If the physician has used all of the basic medications in our armamentarium in the correct way, maximizing doses, employing combinations, allowing for the appropriate time for that specific medication or combination to kick in and the patient still has active disease and significant functional limitation, what alternatives are available for that small but very needy group of patients?
- Pulse steroids - 1-3 days of 250-1,000 mg intravenous methylprednisolone (the dose and number of days should be guided by the severity of the flare or status of the RA). This is very helpful in re-setting the inflammatory thermostat and not only improves the patient's disease but allows other medications to get a foothold into the disease activity. It can be repeated every month, until disease control is attained.
- Cyclophosphamide - This is the true "terminator" and, in the 1970s-80s, was the first and one of the most powerful DMARDs. Unfortunately, its alkylating agent dark side outweighed its positives and cyclophosphamide was relegated to use in severe, refractory RA and RA vasculitis. Sometimes, it needs to be taken off the dusty shelf and used to calm down a very active RA. The positive is that it can be used for 3-6 months and then, once disease control is attained, you can switch to another DMARD that previously was unable to bring about disease control to allow for maintenance (i.e. as in oncology where you induce remission with one drug and then maintain control with another drug or set of drugs). In this way, you get out quickly from the oncogenicity of cytoxan and yet control the disease process. The regimen is usually oral cyclophosphamide at a dose of 2-3 mg/kg/day, but no study strongly states that you cannot use IV monthly cyclophosphamide at a dose of 0.5-1.0 g/m2 which has, overall, fewer side effects. This drug is particularly good in the setting of RA vasculitis but may be replaced with TNF antagonists.

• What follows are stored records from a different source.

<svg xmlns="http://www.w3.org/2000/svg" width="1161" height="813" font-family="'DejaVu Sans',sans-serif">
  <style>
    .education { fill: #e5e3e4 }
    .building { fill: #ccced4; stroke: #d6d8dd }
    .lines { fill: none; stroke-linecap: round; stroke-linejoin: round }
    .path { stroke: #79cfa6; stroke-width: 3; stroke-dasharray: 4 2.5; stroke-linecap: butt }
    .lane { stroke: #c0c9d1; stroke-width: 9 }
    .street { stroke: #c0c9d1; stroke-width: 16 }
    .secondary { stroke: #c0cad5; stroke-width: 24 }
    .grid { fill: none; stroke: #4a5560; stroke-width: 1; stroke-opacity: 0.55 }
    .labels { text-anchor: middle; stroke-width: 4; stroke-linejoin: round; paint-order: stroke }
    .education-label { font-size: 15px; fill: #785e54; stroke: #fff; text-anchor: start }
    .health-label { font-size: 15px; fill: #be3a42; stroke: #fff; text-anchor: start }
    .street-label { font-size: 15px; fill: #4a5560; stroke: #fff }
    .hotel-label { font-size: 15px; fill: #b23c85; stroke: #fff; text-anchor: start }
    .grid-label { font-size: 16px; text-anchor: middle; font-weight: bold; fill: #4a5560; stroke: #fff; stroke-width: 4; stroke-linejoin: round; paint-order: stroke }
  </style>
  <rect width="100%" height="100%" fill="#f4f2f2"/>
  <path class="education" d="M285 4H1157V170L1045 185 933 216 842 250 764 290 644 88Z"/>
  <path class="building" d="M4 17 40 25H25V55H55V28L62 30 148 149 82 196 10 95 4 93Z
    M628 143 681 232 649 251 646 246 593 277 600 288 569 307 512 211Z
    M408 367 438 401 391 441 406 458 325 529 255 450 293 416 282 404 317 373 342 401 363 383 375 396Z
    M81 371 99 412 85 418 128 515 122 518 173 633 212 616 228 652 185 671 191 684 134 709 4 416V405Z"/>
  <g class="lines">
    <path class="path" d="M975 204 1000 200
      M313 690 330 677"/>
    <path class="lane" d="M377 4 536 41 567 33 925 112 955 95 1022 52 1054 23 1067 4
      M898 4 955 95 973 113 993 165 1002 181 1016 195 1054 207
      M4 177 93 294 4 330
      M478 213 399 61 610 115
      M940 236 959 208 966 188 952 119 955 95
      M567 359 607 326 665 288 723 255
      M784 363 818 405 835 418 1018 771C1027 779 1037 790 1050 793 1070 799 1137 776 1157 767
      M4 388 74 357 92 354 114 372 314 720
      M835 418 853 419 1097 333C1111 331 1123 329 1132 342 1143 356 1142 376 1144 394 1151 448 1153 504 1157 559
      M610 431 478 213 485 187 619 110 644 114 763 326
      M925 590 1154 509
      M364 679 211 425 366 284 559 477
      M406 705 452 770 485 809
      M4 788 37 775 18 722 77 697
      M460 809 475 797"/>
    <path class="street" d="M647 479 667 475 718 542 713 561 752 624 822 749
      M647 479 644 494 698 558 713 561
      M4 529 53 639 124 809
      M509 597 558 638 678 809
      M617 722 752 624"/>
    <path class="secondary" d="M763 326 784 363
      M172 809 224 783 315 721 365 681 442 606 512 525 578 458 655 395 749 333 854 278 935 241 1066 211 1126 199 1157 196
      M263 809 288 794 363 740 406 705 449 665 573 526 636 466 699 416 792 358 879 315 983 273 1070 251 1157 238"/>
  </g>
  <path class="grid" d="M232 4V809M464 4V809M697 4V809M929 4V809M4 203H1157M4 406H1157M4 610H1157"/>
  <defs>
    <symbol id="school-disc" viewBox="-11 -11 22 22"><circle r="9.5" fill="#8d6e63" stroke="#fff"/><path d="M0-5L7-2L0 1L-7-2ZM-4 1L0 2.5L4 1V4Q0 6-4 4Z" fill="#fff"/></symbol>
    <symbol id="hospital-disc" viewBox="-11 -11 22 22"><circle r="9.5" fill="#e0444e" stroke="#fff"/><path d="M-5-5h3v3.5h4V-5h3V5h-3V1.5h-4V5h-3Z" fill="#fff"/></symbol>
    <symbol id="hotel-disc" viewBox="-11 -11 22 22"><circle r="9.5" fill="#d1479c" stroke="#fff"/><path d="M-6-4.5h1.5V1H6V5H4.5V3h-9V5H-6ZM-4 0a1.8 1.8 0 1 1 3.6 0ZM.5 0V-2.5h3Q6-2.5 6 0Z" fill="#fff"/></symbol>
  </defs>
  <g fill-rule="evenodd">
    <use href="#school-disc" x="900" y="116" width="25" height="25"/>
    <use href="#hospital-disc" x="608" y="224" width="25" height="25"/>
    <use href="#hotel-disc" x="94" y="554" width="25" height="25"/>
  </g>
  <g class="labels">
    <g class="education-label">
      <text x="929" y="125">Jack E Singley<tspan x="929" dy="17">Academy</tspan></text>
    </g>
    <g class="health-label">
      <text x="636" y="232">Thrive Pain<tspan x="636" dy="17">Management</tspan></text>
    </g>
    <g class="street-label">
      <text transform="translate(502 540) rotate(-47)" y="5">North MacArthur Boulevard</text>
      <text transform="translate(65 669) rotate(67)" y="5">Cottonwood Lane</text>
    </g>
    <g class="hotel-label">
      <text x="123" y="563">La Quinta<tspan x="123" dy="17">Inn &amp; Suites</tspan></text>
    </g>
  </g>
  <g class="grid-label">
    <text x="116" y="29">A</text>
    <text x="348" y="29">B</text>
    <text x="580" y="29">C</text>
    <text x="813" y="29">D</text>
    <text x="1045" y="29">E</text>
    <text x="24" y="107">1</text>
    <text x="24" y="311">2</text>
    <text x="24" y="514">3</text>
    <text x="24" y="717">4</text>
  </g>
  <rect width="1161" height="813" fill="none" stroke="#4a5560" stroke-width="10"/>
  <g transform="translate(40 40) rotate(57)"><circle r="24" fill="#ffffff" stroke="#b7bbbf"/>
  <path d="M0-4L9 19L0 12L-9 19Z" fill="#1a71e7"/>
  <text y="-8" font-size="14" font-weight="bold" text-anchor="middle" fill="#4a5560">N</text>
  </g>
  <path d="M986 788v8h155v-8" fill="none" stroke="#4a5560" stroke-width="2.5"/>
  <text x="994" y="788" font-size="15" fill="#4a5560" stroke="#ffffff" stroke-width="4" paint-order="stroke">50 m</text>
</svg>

- Chlorambucil - This oral alkylating agent can also be effective is difficult situations such as severe, refractory RA, although it also was relegated to the historical recycle bin because of its oncogenicity. The oral dose is 2 mg/day.
- Rituximab - This anti CD-20, used for the treatment of non-Hodgkin's lymphoma and refractory ITP, is being studied for SLE, RA and other autoimmune disorders. (See Rituximab in the treatment of rheumatoid arthritis, systemic lupus, and other autoimmune diseases: past, present, and future.) It may be difficult to get the insurance to pay for the use of this in RA.

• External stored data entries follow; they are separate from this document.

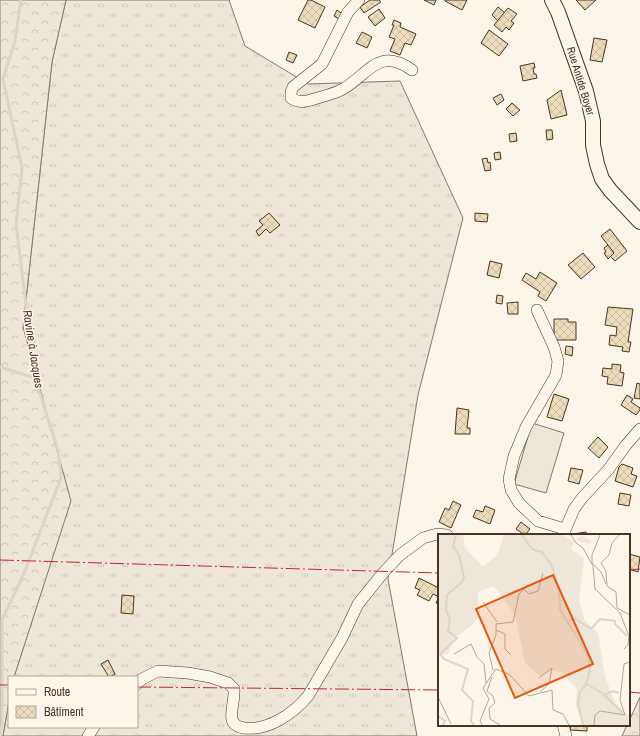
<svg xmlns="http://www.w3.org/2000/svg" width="640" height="736" font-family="'Archivo Narrow',sans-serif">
  <defs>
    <pattern id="grass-tufts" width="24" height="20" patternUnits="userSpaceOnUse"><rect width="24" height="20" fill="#ede6d9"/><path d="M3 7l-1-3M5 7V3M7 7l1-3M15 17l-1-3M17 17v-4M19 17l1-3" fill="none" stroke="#cdc6ba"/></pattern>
    <pattern id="forest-crowns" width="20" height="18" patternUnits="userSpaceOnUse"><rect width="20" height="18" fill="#ede6d9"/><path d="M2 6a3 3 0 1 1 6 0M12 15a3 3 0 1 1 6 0" fill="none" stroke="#cdc6ba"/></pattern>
    <pattern id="building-cross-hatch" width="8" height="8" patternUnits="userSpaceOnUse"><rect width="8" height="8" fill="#ecdcbc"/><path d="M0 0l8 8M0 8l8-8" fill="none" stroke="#ccbda1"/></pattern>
  </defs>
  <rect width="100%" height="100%" fill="#fbf6e9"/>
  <polygon fill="url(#grass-tufts)" stroke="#887966" points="66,0 229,0 245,46 308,84 400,81 463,218 418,395 388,579 417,736 3,736 9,701 9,727 137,727 137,677 14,677 70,501 23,327 52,62"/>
  <g fill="url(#forest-crowns)" stroke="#887966">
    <polygon points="0,0 66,0 52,62 23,327 71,501 14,677 9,677 9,701 3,736 0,736"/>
    <polygon points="640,697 640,736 622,736 627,725 629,725 629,721"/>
  </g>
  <polygon fill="#ede6d9" stroke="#887966" points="532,423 564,433 546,493 514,484"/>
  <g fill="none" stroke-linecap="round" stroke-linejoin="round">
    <g stroke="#dcd4c6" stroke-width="3">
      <polyline points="0,367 35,378"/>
      <polyline points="0,736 2,724 2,620 25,571 61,478 58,450 35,378 16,224 22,168 3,79 15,41 21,0"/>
    </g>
  </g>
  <g fill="url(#building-cross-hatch)" stroke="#4a3520">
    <polygon points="308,0 311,0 325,7 315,28 298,20"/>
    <polygon points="370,0 379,0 381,2 364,13 360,7"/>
    <polygon points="424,0 436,0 434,5"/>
    <polygon points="445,0 467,0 462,10 445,1"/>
    <polygon points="576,0 596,0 585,10"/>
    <polygon points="498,7 505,13 498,21 492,15"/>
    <polygon points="508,8 517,14 511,21 514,23 509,30 506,27 502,32 494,25"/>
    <polygon points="379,9 385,18 375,26 368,17"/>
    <polygon points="337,10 344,15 342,21 334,16"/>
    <polygon points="394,20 401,23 400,27 416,34 411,45 405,43 400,55 390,51 395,39 389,37 394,25 392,25"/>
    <polygon points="489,30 508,44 499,56 481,43"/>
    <polygon points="362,32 372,37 367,48 356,43"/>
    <polygon points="594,38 607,40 602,62 590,60"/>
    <polygon points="289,52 297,55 293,63 286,60"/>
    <polygon points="534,63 535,68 533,68 534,74 536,74 537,78 523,81 520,66"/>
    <polygon points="561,90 567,115 551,119 547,100"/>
    <polygon points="501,94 504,100 497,105 493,98"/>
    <polygon points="512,103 520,110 513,116 506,109"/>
    <polygon points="546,130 552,130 553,139 547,140"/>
    <polygon points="516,133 517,141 510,142 509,134"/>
    <polygon points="500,152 501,159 495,160 494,153"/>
    <polygon points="487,158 488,163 490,162 491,170 485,171 482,159"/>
    <polygon points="269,213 280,225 270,233 266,229 259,236 256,231 263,225 259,221"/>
    <polygon points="475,213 488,214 487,222 475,221"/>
    <polygon points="610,229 627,251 615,261 610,256 614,253 601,236"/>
    <polygon points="608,245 614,253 608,259 604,253 606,252 604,248"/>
    <polygon points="583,253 595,267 581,279 568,265"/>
    <polygon points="490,261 502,264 499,278 487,275"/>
    <polygon points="540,272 557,283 546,301 538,296 540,292 522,280 526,273 536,279"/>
    <polygon points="497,295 503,296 502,304 496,303"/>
    <polygon points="518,302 518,314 508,314 507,303"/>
    <polygon points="608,307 633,309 628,342 631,342 629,352 622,351 623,347 609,345 610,335 616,336 617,327 605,325"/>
    <polygon points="554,319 568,319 568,322 576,322 576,340 554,340"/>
    <polygon points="566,346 573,347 572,356 565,354"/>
    <polygon points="612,364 621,365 620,372 624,373 622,386 607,384 608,377 602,376 603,368 612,369"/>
    <polygon points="637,383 640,384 640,399 634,398"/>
    <polygon points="554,394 569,399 562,421 547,417"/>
    <polygon points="627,395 633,399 631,402 640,408 640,410 636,415 621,405"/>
    <polygon points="457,408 469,410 467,428 470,428 470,434 455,434"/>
    <polygon points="598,437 608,447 599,458 588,448"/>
    <polygon points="622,464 633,468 631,474 637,476 633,487 615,481 619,467"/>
    <polygon points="571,468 583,470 579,484 568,481"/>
    <polygon points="620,493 631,495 629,506 618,504"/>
    <polygon points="453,501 461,505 451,528 439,522 445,508 449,510"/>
    <polygon points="485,506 495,510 490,524 473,517 476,510 483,512"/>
    <polygon points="521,522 530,529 525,535 516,529"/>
    <polygon points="586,532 586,535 566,535"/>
    <polygon points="629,554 640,557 638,572 629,569"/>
    <polygon points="419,578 439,588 439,604 436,603 439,597 433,594 429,601 417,595 420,590 415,588"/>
    <polygon points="122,595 134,596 133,614 121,613"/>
    <polygon points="108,660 115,674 109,677 101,664"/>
    <polygon points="571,725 587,725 587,731 570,730"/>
  </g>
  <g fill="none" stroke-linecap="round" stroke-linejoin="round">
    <g stroke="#4a3520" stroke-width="12">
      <g id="minor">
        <path d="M359,0L348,12L322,64L293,87L291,92V98C299,103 305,102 314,99C324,96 334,94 343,89C368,75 378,46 412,70"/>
        <polyline points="537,310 554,347 558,361 556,375 526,427 514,456 509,479 511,490 519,503 538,521 565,529"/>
        <polyline points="563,535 574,509 582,498 608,470 626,445 640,429"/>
        <path d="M137,684L142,679L158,671L188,673L210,677L228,683L234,689C235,698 230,713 232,719C233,725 239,727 244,728C268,731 293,714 308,696L342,638L358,604L383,573L400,555L423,538L437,534L447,535"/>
        <polyline points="563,725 566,736"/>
        <polyline points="88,736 94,727"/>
      </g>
    </g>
    <g stroke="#4a3520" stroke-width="16">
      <polyline id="major" points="552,0 558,12 586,91 593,121 593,145 597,164 602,179 610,190 640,222"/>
    </g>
    <use href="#minor" stroke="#fbf6e9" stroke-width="11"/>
    <use href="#major" stroke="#fbf6e9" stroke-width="14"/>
    <g stroke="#c62828" stroke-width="1" stroke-dasharray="14 3 2 3" stroke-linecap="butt">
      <polyline points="0,560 439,573"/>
      <polyline points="629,570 640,569"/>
      <polyline points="0,685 9,685"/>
      <polyline points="137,687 439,690"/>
      <polyline points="629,692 640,693"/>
    </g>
  </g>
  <g text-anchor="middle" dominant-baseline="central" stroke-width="3" stroke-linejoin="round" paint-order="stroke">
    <g font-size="11" fill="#4a3520" stroke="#fbf6e9">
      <text transform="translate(581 81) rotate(73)">Rue Antide Boyer</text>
    </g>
    <g font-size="12" font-style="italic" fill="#4a3520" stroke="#fbf6e9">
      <text transform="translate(33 349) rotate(81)">Ravine à Jacques</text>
    </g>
  </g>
  <g transform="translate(438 534)">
    <rect width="192" height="192" fill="#fbf6e9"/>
    <path d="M0,1H25L27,14L45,33L59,21L66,1H91L88,8L114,37L119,73L134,92L150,150L161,160L174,161L177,169L192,183V191H145L138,171L139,155L123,138L113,137L102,142L87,129L77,81L56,52L40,58L25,47L0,59Z" fill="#ede6d9"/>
    <path d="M91,1H125L136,8L133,15L146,24L141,67L147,87L160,99L167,143L174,161L161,160L150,150L134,92L119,73L114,37L92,15L88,8ZM13,46L25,47L40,58V84L33,92L16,104L10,120L0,121V59Z" fill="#ede6d9"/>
    <path d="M145,2L154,7L152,10L139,7L138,5Z" fill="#ede6d9"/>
    <path fill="none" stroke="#dcd4c6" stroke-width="2" d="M18,1L15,12L21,21L26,43L24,48L9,61L8,76L12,86L10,97L19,104L2,120L6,125L30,135L24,156L35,167L33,187L36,191M84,1L94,15L104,18L114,32L121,55L122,76L150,121L152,136L148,150L142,158L140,169L145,191M131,86L137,85L153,95L162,85L177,87V90L189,102M148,150L164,159L185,179M166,161L175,157L181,159M0,182L7,187L5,191"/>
    <path fill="none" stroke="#b4a999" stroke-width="1" d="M133,1L138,9L145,14L155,32L157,55L182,79M162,1L154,21V29L163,38L168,50M181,1L174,9L171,21L163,29L168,37L169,52L178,58L179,74L192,81M45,68L59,88M182,79L191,102L190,111L186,115M58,96L67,100V115L73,121M16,120L33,110L39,123L46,130L48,149M55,136L51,119L58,101V90L75,88L81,60L86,55L91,60L100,57L105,39M54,143L49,157L55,162L57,169L51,174L52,185L62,191M101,144L114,134L111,150L102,158M0,163L13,190M44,191L42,187L51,165L45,154L58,135L72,141L91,162L114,156L115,176L125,180L131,191M156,191L157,181L162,177L187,181L182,166L186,130L192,128"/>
    <path fill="#e8590c" fill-opacity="0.15" stroke="#e8590c" stroke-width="2" d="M115,41L155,130L77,164L38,75Z"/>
    <rect width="192" height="192" fill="none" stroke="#4a3520" stroke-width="2"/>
  </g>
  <rect x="8" y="676" width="130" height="52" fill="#fbf6e9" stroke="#b4a999"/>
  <rect x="16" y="689" width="20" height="6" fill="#fbf6e9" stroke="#b4a999"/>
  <text x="44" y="696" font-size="12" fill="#4a3520">Route</text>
  <rect x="16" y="706" width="20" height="12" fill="url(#building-cross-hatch)" stroke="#b4a999"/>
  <text x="44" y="716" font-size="12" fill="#4a3520">Bâtiment</text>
</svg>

- Prosorba Column - This Staph A column has been around for many years, initially for the treatment of refractory thrombocytopenia. More recently, it has been resurrected for refractory RA. It is cumbersome, costly, demands a plasmapheresis unit, and has many potential side effects, but sometimes can get your patient out of a jam.
- Bone marrow transplantation - Many have been performed, mostly in Europe, and some in the USA. At times, it works miraculously in very difficult situations but it does have significant costs in toxicity,mortality and financially. The main issue is to define the correct indications to avoid giving it to patients who are already overly immunosuppressed or sick and likely not to tolerate the preparative or transplant phases of the procedure. Autologous stem cell transplantation is the gentlest of the procedures but runs the risk of transplanting T cells that have been active in the disease process, thus setting up the possibility of a return of the disease in 2-3 years. If you use T cell depleted autologous stem cell transplant, you get away from the issue of bad seed T cells but increase the risk of EBV-related lymphoma. As time goes on, this procedure may become safer, cheaper and better indications and timing will have been defined.
- Gene therapy - This has been performed locally wherein IL-1Ra is genetically programmed into fibroblasts and then injected into a joint. It not only improves inflammation in that specific joint but there may be a broader effect in other joints, as if there is a spread of the gene outside of the chosen joint. So far, no systemic gene therapy has been performed but we are probably not far away.